# Lookin' for noms...



## infamousrenie (Dec 18, 2010)

Brillo decided he was hungry and tried to nom on my husband. Apparently he tasted pretty good because he latched onto his shirt for a while! :lol:









"Flavor! He has it!"









"OM NOM NOM..."









"Why can't I nom on daddy anymore? MOOOOOM!"


----------



## fracturedcircle (May 31, 2010)

the first picture made me laugh. :lol:


----------



## Hedgieonboard (Nov 15, 2009)

He was determined to get a big nom :lol: :lol: That is too funny. The last picture had me laughing too cause you can tell his disappointment that he didn't get his Noms lol


----------



## PJM (May 7, 2010)

:lol: Great pictures! And I love your captions. 
Poor little guy, didn't get to make Daddy's shirt all foamy & wet. 

Seriously, nothing endears me more than my hubby helplessly holding a foaming hedgie! :lol:


----------



## Alastrina (Sep 18, 2009)

Poor Brillo, no getting to eat hedgie-daddy's shirt for dinner ^_^

He takes some of the best pictures Serena!


----------



## MissC (Nov 15, 2010)

Every time I see this thread, I read the title as "Looking for Moms" and get all excited cuz I figure someone has some babies to re-home.
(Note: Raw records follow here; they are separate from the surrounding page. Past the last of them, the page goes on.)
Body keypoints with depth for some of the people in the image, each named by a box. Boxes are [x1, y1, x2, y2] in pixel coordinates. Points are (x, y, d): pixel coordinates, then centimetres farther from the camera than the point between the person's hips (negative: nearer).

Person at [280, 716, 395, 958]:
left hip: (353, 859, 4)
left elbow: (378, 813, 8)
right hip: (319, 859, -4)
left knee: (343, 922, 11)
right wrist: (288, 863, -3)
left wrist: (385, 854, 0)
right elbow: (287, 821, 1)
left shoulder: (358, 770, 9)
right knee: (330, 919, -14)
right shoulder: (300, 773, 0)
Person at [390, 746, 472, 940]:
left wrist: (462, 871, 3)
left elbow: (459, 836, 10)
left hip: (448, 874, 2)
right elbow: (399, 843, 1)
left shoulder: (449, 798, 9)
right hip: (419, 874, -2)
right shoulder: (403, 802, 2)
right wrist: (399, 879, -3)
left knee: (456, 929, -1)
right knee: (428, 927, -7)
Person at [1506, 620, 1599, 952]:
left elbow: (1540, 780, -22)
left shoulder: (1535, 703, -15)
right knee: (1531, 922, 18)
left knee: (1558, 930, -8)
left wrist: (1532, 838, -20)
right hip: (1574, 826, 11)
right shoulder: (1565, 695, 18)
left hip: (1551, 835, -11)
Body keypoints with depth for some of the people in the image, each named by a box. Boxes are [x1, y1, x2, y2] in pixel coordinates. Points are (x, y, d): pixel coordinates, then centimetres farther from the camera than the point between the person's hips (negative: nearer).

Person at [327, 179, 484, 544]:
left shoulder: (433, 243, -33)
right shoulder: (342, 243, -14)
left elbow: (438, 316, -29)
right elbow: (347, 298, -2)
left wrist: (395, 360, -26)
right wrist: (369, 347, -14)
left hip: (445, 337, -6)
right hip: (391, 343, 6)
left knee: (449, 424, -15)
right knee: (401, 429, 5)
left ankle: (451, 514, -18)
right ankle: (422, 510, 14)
One would think, that after mis-reading it 17 times, I would catch on... :roll: 

Brillo has got to be one of the most photogenic hedgies ever!


----------



## fracturedcircle (May 31, 2010)

PJM said:


> Seriously, nothing endears me more than my hubby helplessly holding a foaming hedgie! :lol:


oh PJM.. :lol:


----------



## RalphsMum (Oct 14, 2010)

:lol: :lol: those are great pics!


----------



## infamousrenie (Dec 18, 2010)

PJM said:


> :lol: Great pictures! And I love your captions.
> Poor little guy, didn't get to make Daddy's shirt all foamy & wet.
> 
> Seriously, nothing endears me more than my hubby helplessly holding a foaming hedgie! :lol:


:lol: Yeah, whenever Brillo starts anointing, my husband is like, "Oh my god, what is he doing? Oh my god, get him! Serena! TAKE HIM! WHAT IS HE DOING?!" It's hilarious! :lol:


----------



## R3d foreman (Jan 1, 2011)

Peter was just latching onto my work shirt too, what is it that they love so much? my deodorant???? IDK :shock:


----------



## susanaproenca (Aug 14, 2010)

These pictures are great, thanks for sharing!


----------



## nibletsmom (Dec 20, 2010)

Thanks for sharing these pictures! They had my fiance and I laughing so hard!

Niblet does this all the time! It is the funniest thing. He attacks the heating pad. When we have him out for bonding time, I have a heating pad that I turn on low heat and lay one of his fleece liners over it so he can have a place to explore while he is in my lap. [He is never a sleeper during bonding time, he has to see/sniff everything!]

He likes to attack the heating pad. He will borrow under the fleece and attack the heating pad. It is the funniest thing ever!!


----------



## ThePliny (Jun 3, 2010)

Brillo is hilarious! He looks so intent on his noming job; no wonder he is giving you the evil eye in the last photo- you interrupted his uber concentration. Fantastic photos!


----------